____ EXERCISE INPUTS

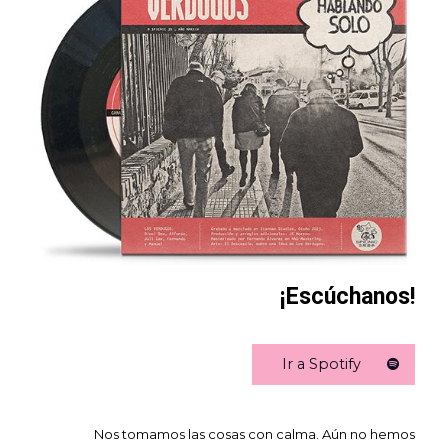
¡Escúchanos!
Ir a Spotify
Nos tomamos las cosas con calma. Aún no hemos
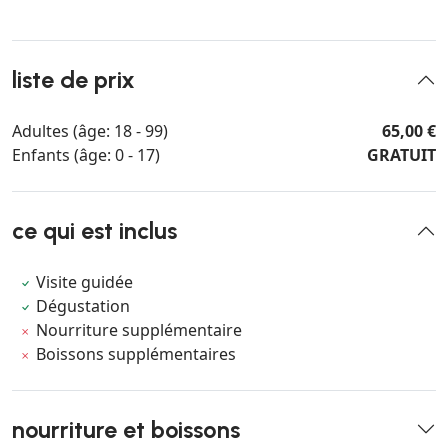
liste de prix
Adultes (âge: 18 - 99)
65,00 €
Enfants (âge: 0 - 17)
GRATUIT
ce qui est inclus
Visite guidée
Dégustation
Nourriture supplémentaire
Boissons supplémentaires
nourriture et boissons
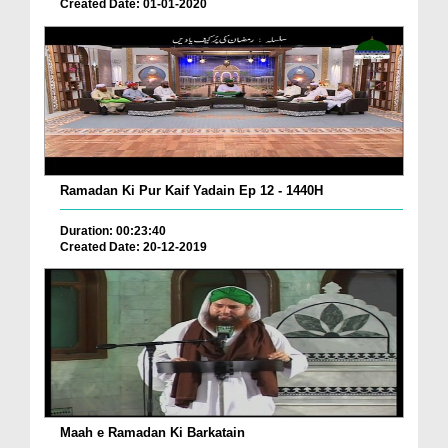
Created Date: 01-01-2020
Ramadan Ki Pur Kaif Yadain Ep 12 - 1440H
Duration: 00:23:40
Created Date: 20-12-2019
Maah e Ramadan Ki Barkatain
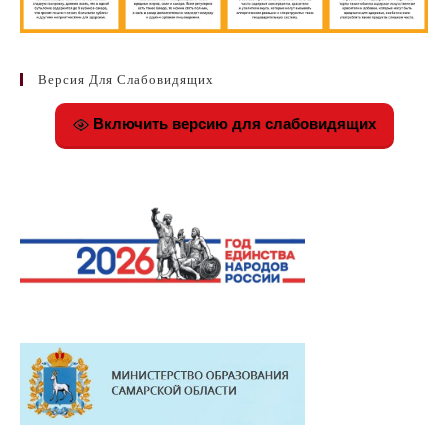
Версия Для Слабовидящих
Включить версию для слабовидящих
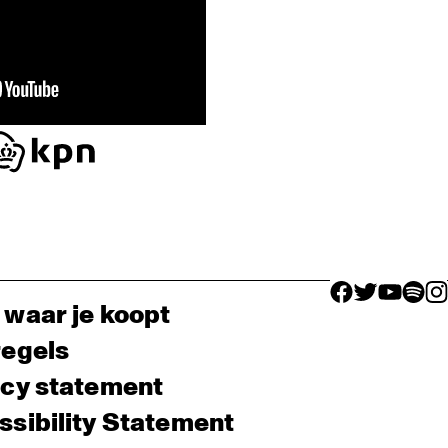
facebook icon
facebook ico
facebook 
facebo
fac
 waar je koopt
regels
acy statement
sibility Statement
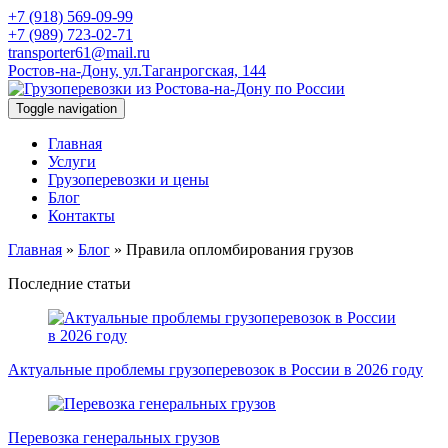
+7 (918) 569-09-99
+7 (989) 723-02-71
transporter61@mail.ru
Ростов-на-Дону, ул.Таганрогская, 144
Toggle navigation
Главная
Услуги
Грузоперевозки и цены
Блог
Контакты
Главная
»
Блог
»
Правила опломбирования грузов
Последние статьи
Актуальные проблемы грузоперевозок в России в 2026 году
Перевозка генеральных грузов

________

_TASK ITEM_
Please copy the data above exactly, omitting the pictures.

_THE ANSWER_
¡Escúchanos!
Ir a Spotify
Nos tomamos las cosas con calma. Aún no hemos
liste de prix
Adultes (âge: 18 - 99)
65,00 €
Enfants (âge: 0 - 17)
GRATUIT
ce qui est inclus
Visite guidée
Dégustation
Nourriture supplémentaire
Boissons supplémentaires
nourriture et boissons
Created Date: 01-01-2020
Ramadan Ki Pur Kaif Yadain Ep 12 - 1440H
Duration: 00:23:40
Created Date: 20-12-2019
Maah e Ramadan Ki Barkatain
Версия Для Слабовидящих
Включить версию для слабовидящих
facebook icon
facebook ico
facebook 
facebo
fac
 waar je koopt
regels
acy statement
sibility Statement
+7 (918) 569-09-99
+7 (989) 723-02-71
transporter61@mail.ru
Ростов-на-Дону, ул.Таганрогская, 144
Toggle navigation
Главная
Услуги
Грузоперевозки и цены
Блог
Контакты
Главная
»
Блог
»
Правила опломбирования грузов
Последние статьи
Актуальные проблемы грузоперевозок в России в 2026 году
Перевозка генеральных грузов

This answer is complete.